# [ABOUT THIS EXERCISE]
Retype precisely the section of the data that starts at the line containing "consegnerà gli invii raccomandati secondo i" and runs to its final line, ends included.
*** WORKING DATA Section Begins ***
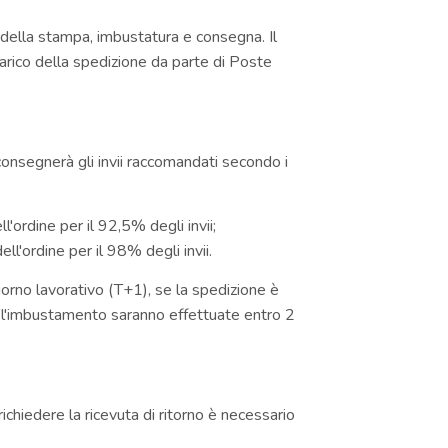
 della stampa, imbustatura e consegna. Il
arico della spedizione da parte di Poste
consegnerà gli invii raccomandati secondo i
l'ordine per il 92,5% degli invii;
ll'ordine per il 98% degli invii.
giorno lavorativo (T+1), se la spedizione è
 e l'imbustamento saranno effettuate entro 2
chiedere la ricevuta di ritorno è necessario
*** WORKING DATA Section Ends ***
# [SOLVED PROBLEM]
consegnerà gli invii raccomandati secondo i
l'ordine per il 92,5% degli invii;
ll'ordine per il 98% degli invii.
giorno lavorativo (T+1), se la spedizione è
 e l'imbustamento saranno effettuate entro 2
chiedere la ricevuta di ritorno è necessario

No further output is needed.